**Instructions to follow**
Return the material exactly. Every line must stay as it is.

**Record set**
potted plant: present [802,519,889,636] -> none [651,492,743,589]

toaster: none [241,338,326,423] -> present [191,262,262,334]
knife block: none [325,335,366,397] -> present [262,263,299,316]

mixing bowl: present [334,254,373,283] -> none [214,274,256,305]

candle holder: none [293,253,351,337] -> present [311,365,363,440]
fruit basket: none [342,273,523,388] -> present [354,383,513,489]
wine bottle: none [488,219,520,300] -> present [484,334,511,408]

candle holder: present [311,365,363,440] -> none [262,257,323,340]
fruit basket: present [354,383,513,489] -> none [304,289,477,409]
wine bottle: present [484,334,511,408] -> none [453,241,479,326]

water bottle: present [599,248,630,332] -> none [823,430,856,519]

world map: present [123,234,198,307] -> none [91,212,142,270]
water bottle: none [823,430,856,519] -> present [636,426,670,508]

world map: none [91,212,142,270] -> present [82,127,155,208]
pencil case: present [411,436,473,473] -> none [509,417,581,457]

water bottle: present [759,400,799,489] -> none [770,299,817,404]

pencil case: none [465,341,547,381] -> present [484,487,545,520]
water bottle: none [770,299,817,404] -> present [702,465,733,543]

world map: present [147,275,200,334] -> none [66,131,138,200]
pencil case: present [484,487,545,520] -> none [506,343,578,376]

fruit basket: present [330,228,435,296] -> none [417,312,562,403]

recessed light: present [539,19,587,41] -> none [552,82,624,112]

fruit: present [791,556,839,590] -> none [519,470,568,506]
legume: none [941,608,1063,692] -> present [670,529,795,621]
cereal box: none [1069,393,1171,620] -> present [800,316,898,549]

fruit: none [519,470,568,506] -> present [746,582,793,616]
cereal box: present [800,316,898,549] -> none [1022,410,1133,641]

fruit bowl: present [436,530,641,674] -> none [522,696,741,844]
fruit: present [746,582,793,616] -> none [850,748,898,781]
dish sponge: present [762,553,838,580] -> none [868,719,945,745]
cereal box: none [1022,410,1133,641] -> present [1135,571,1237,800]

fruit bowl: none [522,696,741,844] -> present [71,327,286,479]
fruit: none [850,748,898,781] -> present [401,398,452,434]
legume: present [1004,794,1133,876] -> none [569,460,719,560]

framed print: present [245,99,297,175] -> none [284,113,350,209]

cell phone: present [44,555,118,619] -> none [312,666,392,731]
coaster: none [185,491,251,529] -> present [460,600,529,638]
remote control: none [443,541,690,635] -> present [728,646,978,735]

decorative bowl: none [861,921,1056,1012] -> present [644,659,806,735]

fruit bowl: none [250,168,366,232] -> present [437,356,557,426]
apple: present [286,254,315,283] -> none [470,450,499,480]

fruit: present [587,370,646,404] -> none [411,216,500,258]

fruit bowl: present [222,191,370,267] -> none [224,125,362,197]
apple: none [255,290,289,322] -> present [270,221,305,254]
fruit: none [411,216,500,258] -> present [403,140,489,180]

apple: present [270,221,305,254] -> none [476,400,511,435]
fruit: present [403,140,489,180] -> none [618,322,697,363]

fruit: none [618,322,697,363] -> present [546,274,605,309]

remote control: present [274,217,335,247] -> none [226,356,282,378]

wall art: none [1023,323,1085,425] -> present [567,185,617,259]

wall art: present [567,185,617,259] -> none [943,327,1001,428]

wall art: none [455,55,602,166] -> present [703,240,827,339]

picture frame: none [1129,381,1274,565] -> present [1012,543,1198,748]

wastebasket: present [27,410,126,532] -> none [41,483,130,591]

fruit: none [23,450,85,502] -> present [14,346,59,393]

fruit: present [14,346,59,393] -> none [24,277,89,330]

**Result for this task**
potted plant: present [802,519,889,636] -> none [651,492,743,589]

toaster: none [241,338,326,423] -> present [191,262,262,334]
knife block: none [325,335,366,397] -> present [262,263,299,316]

mixing bowl: present [334,254,373,283] -> none [214,274,256,305]

candle holder: none [293,253,351,337] -> present [311,365,363,440]
fruit basket: none [342,273,523,388] -> present [354,383,513,489]
wine bottle: none [488,219,520,300] -> present [484,334,511,408]

candle holder: present [311,365,363,440] -> none [262,257,323,340]
fruit basket: present [354,383,513,489] -> none [304,289,477,409]
wine bottle: present [484,334,511,408] -> none [453,241,479,326]

water bottle: present [599,248,630,332] -> none [823,430,856,519]

world map: present [123,234,198,307] -> none [91,212,142,270]
water bottle: none [823,430,856,519] -> present [636,426,670,508]

world map: none [91,212,142,270] -> present [82,127,155,208]
pencil case: present [411,436,473,473] -> none [509,417,581,457]

water bottle: present [759,400,799,489] -> none [770,299,817,404]

pencil case: none [465,341,547,381] -> present [484,487,545,520]
water bottle: none [770,299,817,404] -> present [702,465,733,543]

world map: present [147,275,200,334] -> none [66,131,138,200]
pencil case: present [484,487,545,520] -> none [506,343,578,376]

fruit basket: present [330,228,435,296] -> none [417,312,562,403]

recessed light: present [539,19,587,41] -> none [552,82,624,112]

fruit: present [791,556,839,590] -> none [519,470,568,506]
legume: none [941,608,1063,692] -> present [670,529,795,621]
cereal box: none [1069,393,1171,620] -> present [800,316,898,549]

fruit: none [519,470,568,506] -> present [746,582,793,616]
cereal box: present [800,316,898,549] -> none [1022,410,1133,641]

fruit bowl: present [436,530,641,674] -> none [522,696,741,844]
fruit: present [746,582,793,616] -> none [850,748,898,781]
dish sponge: present [762,553,838,580] -> none [868,719,945,745]
cereal box: none [1022,410,1133,641] -> present [1135,571,1237,800]

fruit bowl: none [522,696,741,844] -> present [71,327,286,479]
fruit: none [850,748,898,781] -> present [401,398,452,434]
legume: present [1004,794,1133,876] -> none [569,460,719,560]

framed print: present [245,99,297,175] -> none [284,113,350,209]

cell phone: present [44,555,118,619] -> none [312,666,392,731]
coaster: none [185,491,251,529] -> present [460,600,529,638]
remote control: none [443,541,690,635] -> present [728,646,978,735]

decorative bowl: none [861,921,1056,1012] -> present [644,659,806,735]

fruit bowl: none [250,168,366,232] -> present [437,356,557,426]
apple: present [286,254,315,283] -> none [470,450,499,480]

fruit: present [587,370,646,404] -> none [411,216,500,258]

fruit bowl: present [222,191,370,267] -> none [224,125,362,197]
apple: none [255,290,289,322] -> present [270,221,305,254]
fruit: none [411,216,500,258] -> present [403,140,489,180]

apple: present [270,221,305,254] -> none [476,400,511,435]
fruit: present [403,140,489,180] -> none [618,322,697,363]

fruit: none [618,322,697,363] -> present [546,274,605,309]

remote control: present [274,217,335,247] -> none [226,356,282,378]

wall art: none [1023,323,1085,425] -> present [567,185,617,259]

wall art: present [567,185,617,259] -> none [943,327,1001,428]

wall art: none [455,55,602,166] -> present [703,240,827,339]

picture frame: none [1129,381,1274,565] -> present [1012,543,1198,748]

wastebasket: present [27,410,126,532] -> none [41,483,130,591]

fruit: none [23,450,85,502] -> present [14,346,59,393]

fruit: present [14,346,59,393] -> none [24,277,89,330]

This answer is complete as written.